### SET TASK
Retype all of the entries word for word.

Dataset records
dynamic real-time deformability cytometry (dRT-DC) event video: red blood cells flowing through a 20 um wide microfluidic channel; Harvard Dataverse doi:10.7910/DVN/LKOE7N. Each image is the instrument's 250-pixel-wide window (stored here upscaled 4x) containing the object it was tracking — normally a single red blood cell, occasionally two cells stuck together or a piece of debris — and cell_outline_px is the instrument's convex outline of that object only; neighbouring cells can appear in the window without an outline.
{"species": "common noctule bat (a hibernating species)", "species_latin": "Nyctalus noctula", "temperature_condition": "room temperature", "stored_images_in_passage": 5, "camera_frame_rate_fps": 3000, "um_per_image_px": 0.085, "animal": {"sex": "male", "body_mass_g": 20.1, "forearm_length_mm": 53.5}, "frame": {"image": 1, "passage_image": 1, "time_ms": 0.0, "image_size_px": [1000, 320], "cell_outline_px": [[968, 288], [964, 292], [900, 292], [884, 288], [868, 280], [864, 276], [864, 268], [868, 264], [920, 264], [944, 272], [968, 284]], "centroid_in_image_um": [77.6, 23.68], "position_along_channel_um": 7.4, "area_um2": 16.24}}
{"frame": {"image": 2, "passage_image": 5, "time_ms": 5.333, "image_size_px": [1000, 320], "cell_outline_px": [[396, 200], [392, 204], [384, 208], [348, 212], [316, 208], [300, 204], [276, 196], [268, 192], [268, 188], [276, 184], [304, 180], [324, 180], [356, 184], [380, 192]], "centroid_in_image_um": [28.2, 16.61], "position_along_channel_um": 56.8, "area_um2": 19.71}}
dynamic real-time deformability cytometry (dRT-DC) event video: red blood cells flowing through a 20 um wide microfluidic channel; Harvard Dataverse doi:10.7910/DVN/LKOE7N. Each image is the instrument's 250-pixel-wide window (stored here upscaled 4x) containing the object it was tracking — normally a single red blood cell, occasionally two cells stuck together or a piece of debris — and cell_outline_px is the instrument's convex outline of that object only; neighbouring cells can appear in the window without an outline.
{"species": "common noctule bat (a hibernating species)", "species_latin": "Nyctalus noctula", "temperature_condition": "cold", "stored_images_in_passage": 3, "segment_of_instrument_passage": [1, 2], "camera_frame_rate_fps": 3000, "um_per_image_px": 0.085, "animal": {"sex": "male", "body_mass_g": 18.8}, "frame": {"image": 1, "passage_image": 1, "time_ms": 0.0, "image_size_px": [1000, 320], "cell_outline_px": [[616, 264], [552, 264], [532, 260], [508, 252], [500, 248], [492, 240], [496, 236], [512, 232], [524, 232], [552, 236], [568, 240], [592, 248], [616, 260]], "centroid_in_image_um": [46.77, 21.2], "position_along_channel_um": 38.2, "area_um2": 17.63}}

### THE REPLY
dynamic real-time deformability cytometry (dRT-DC) event video: red blood cells flowing through a 20 um wide microfluidic channel; Harvard Dataverse doi:10.7910/DVN/LKOE7N. Each image is the instrument's 250-pixel-wide window (stored here upscaled 4x) containing the object it was tracking — normally a single red blood cell, occasionally two cells stuck together or a piece of debris — and cell_outline_px is the instrument's convex outline of that object only; neighbouring cells can appear in the window without an outline.
{"species": "common noctule bat (a hibernating species)", "species_latin": "Nyctalus noctula", "temperature_condition": "room temperature", "stored_images_in_passage": 5, "camera_frame_rate_fps": 3000, "um_per_image_px": 0.085, "animal": {"sex": "male", "body_mass_g": 20.1, "forearm_length_mm": 53.5}, "frame": {"image": 1, "passage_image": 1, "time_ms": 0.0, "image_size_px": [1000, 320], "cell_outline_px": [[968, 288], [964, 292], [900, 292], [884, 288], [868, 280], [864, 276], [864, 268], [868, 264], [920, 264], [944, 272], [968, 284]], "centroid_in_image_um": [77.6, 23.68], "position_along_channel_um": 7.4, "area_um2": 16.24}}
{"frame": {"image": 2, "passage_image": 5, "time_ms": 5.333, "image_size_px": [1000, 320], "cell_outline_px": [[396, 200], [392, 204], [384, 208], [348, 212], [316, 208], [300, 204], [276, 196], [268, 192], [268, 188], [276, 184], [304, 180], [324, 180], [356, 184], [380, 192]], "centroid_in_image_um": [28.2, 16.61], "position_along_channel_um": 56.8, "area_um2": 19.71}}
dynamic real-time deformability cytometry (dRT-DC) event video: red blood cells flowing through a 20 um wide microfluidic channel; Harvard Dataverse doi:10.7910/DVN/LKOE7N. Each image is the instrument's 250-pixel-wide window (stored here upscaled 4x) containing the object it was tracking — normally a single red blood cell, occasionally two cells stuck together or a piece of debris — and cell_outline_px is the instrument's convex outline of that object only; neighbouring cells can appear in the window without an outline.
{"species": "common noctule bat (a hibernating species)", "species_latin": "Nyctalus noctula", "temperature_condition": "cold", "stored_images_in_passage": 3, "segment_of_instrument_passage": [1, 2], "camera_frame_rate_fps": 3000, "um_per_image_px": 0.085, "animal": {"sex": "male", "body_mass_g": 18.8}, "frame": {"image": 1, "passage_image": 1, "time_ms": 0.0, "image_size_px": [1000, 320], "cell_outline_px": [[616, 264], [552, 264], [532, 260], [508, 252], [500, 248], [492, 240], [496, 236], [512, 232], [524, 232], [552, 236], [568, 240], [592, 248], [616, 260]], "centroid_in_image_um": [46.77, 21.2], "position_along_channel_um": 38.2, "area_um2": 17.63}}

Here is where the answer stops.